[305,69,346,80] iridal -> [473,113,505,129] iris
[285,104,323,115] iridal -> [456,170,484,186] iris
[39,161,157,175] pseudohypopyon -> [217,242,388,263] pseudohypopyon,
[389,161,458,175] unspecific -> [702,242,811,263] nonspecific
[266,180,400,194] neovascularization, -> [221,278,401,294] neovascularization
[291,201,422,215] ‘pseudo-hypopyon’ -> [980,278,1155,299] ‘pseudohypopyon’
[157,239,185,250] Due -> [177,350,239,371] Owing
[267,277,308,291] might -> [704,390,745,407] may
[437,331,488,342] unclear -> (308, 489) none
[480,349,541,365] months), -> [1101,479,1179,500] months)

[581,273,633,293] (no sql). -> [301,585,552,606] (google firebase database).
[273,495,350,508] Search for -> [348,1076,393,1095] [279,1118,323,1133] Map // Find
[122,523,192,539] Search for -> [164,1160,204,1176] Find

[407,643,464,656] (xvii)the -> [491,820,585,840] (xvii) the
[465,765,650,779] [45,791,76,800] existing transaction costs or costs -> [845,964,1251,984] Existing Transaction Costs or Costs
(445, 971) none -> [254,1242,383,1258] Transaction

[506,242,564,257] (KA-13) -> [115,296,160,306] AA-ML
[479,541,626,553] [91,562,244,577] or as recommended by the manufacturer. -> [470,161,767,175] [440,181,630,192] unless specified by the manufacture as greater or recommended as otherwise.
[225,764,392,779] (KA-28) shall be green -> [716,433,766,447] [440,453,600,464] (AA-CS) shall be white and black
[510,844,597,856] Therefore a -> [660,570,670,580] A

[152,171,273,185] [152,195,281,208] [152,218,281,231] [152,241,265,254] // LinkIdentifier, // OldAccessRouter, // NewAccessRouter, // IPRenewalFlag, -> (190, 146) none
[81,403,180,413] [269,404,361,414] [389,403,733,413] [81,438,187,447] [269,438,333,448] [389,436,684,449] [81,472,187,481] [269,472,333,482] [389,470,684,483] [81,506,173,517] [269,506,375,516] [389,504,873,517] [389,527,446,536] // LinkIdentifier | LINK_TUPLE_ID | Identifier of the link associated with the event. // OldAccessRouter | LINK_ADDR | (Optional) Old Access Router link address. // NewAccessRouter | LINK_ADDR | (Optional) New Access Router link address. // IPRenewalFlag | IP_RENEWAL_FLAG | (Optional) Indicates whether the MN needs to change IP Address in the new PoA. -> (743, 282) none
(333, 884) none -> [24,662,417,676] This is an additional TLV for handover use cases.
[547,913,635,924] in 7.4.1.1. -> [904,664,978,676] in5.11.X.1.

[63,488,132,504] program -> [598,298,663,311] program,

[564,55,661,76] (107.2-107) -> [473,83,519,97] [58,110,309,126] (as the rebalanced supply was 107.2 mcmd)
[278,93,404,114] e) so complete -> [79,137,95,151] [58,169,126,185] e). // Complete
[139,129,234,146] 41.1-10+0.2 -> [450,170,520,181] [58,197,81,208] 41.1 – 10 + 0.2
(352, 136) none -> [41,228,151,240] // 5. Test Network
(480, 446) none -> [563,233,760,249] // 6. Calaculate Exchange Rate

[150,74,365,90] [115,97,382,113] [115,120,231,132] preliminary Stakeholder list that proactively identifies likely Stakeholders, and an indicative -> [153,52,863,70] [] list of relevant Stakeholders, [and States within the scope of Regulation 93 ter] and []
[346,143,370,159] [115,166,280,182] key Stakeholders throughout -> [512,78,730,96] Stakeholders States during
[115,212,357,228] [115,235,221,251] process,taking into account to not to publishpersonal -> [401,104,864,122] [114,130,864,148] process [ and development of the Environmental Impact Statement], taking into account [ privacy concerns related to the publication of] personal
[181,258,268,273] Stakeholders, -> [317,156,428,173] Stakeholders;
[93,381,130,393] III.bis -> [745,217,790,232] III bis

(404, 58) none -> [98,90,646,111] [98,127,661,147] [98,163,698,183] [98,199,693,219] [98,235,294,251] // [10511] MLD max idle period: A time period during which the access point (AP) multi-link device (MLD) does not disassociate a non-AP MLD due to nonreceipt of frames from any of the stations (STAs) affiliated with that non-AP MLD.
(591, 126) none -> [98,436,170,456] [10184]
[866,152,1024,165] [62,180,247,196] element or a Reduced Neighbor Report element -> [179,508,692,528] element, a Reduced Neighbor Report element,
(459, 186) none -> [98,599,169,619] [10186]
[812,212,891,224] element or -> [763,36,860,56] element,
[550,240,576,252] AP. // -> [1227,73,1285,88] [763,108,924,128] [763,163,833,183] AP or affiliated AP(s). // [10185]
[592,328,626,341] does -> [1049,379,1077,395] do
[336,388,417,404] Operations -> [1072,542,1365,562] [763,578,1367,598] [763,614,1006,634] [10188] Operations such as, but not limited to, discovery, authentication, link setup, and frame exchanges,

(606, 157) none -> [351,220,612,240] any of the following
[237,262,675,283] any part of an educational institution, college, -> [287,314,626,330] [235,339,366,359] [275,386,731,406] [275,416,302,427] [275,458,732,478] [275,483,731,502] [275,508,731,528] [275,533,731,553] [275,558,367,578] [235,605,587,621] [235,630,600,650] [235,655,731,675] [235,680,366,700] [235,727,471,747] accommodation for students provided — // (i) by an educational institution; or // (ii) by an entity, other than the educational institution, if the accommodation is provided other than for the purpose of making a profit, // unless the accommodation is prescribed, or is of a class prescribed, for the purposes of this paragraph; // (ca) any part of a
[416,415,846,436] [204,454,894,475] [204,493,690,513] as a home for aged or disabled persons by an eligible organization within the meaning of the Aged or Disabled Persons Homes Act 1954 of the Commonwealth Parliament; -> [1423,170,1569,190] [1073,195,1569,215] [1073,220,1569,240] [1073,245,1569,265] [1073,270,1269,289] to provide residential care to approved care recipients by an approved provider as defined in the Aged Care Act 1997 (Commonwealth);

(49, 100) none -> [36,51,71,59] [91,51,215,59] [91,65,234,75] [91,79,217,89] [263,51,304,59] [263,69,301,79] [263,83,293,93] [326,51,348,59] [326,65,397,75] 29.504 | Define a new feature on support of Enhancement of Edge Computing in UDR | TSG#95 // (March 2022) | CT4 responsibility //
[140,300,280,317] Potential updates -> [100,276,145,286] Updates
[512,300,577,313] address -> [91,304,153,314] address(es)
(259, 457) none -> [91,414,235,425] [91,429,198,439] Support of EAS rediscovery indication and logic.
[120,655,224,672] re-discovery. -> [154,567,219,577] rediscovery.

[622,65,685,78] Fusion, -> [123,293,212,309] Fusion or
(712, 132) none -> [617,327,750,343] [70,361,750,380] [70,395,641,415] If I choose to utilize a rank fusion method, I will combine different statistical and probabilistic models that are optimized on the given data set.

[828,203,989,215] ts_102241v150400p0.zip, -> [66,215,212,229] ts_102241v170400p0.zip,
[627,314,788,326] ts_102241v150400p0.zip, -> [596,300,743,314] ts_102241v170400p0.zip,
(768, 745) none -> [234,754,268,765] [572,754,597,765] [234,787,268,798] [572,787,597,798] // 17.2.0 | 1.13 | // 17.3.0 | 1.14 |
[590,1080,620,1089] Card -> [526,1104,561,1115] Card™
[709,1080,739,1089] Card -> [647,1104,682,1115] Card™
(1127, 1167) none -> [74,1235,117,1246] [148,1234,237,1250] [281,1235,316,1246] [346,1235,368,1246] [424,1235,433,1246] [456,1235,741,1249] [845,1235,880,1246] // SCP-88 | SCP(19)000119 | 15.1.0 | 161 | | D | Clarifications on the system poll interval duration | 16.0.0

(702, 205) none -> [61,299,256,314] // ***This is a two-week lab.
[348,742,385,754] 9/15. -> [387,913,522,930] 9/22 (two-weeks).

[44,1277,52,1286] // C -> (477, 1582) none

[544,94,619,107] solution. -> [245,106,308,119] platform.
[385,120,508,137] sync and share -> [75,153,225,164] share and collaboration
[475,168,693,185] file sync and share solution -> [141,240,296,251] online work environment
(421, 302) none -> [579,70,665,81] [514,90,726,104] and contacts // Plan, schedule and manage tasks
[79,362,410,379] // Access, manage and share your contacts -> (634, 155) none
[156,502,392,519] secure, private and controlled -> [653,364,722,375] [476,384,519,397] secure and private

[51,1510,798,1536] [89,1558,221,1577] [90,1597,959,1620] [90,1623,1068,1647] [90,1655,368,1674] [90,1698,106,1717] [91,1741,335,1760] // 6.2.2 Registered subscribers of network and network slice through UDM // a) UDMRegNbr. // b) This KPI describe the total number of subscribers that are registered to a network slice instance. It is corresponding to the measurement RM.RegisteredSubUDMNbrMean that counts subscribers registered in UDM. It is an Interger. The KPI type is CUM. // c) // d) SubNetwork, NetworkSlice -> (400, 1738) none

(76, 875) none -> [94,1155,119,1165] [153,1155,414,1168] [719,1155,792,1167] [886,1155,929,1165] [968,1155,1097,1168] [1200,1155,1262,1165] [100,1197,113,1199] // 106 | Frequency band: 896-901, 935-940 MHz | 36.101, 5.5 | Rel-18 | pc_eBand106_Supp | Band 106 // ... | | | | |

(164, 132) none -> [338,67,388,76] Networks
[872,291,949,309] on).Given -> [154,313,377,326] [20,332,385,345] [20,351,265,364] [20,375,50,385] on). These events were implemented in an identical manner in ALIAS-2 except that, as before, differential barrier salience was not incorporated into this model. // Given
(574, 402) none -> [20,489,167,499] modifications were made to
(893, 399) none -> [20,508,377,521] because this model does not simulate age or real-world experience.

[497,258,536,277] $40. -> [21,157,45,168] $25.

_ _ _ _

WHAT YOU ARE ASKED TO DO:
All lines from the opening of the material through the line that contains "[291,201,422,215] ‘pseudo-hypopyon’ ->" are to be printed exactly, with no others.

REPLY:
[305,69,346,80] iridal -> [473,113,505,129] iris
[285,104,323,115] iridal -> [456,170,484,186] iris
[39,161,157,175] pseudohypopyon -> [217,242,388,263] pseudohypopyon,
[389,161,458,175] unspecific -> [702,242,811,263] nonspecific
[266,180,400,194] neovascularization, -> [221,278,401,294] neovascularization
[291,201,422,215] ‘pseudo-hypopyon’ -> [980,278,1155,299] ‘pseudohypopyon’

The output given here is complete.